Die Ostkurve? Zog ein letztes Mal alle Register. Choreo, Fähnchen, ein riesiges Toto-Gesicht aus Pappe. Stadionliebe in ihrer schönsten Form.
Und dann war er da, der bittere Kreis, den nur der Fußball schreiben kann. Die Bundesliga-Reise begann 2021 mit einem Heimspiel gegen Mainz – inklusive Tor des Jahres von Gerrit Holtmann. Und sie endet 2025… mit einem Heimspiel gegen Mainz. Und einem Tor von Holtmann. Zufall? Wahrscheinlich. Aber auch irgendwie ein Gruß des Fußballgotts, der bekanntlich seltsame Pointen liebt.

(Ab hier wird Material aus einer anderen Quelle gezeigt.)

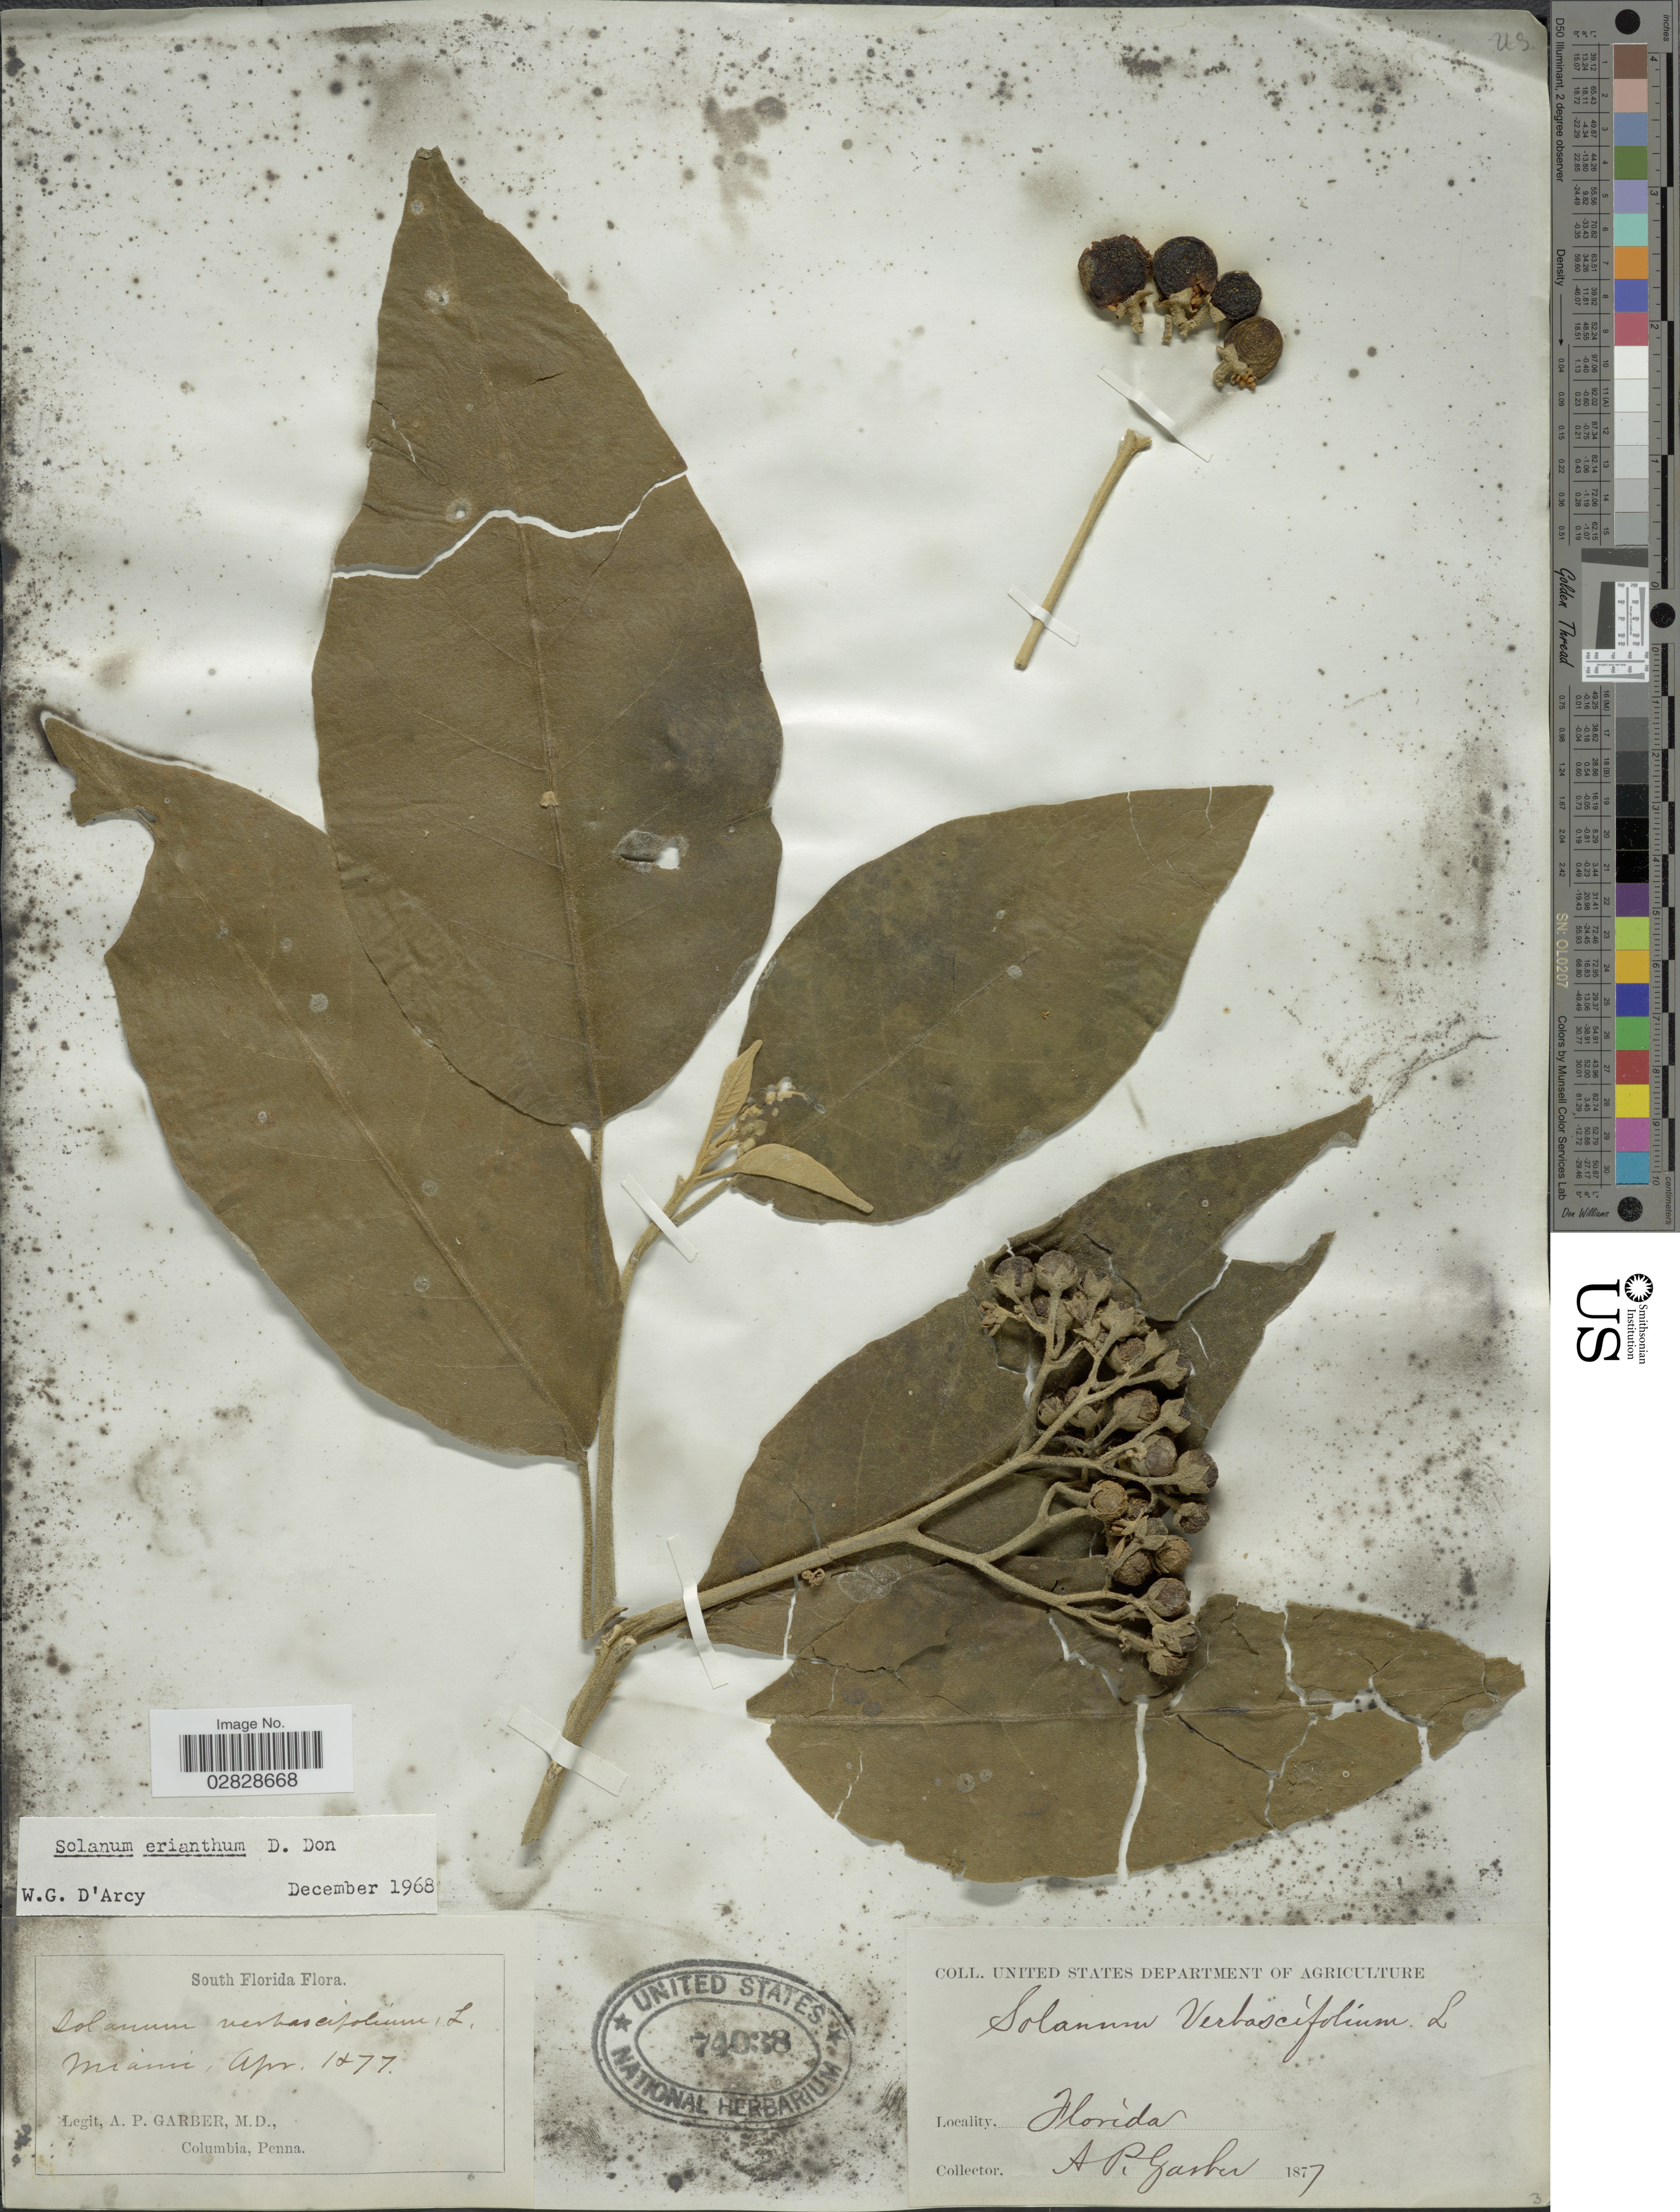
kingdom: Plantae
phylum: Tracheophyta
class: Magnoliopsida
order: Solanales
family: Solanaceae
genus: Solanum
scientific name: Solanum erianthum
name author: D. Don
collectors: A. P. Garber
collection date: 1877-04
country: United States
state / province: Florida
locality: South Florida. Miami.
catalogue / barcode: US 74038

Das vorerst letzte Bundesligaspiel? Fand am vergangenen Samstag dann in St. Pauli statt. 2:0-Sieg, klassischer VfL-Konterfußball – und eine Atmosphäre, die selbst hartgesottene Kiezkicker zu anerkennendem Nicken brachte. Denn die Blau-Weißen wurden gefeiert – nicht nur von den eigenen Fans, sondern auch mit ehrlichem Applaus von den Rängen der Gegenseite. Ein Abschiedsspiel mit Würde, fast schon mit Festivalcharakter.
Und doch geht es jetzt ans Eingemachte. Hecking und Dufner – das neue Bochumer Duo infernale – stehen vor einer Mammutaufgabe. Der Kader muss auf links gezogen werden, und das nicht nur einmal. Gerrit Holtmann geht, andere dürften folgen. Auf nahezu jeder Position herrscht Handlungsbedarf. Es wird gewerkelt, geschraubt, umgebaut – kurz: Es ist die Hölle los auf dem Trainingsgelände. Telefondrähte laufen heiß in der Geschäftsstelle. Und die lokalen Medien werden jetzt wieder jeden zweiten Tag wildeste Spekulationen als so sicher verkünden mit gewohnten Phrasen wie „es fehlt nur noch die Tinte auf dem Vertrag“. Nur um einen Tag später den gleichen Spieler dann bei der Vertragsunterschrift beim FC Augsburg zu sehen.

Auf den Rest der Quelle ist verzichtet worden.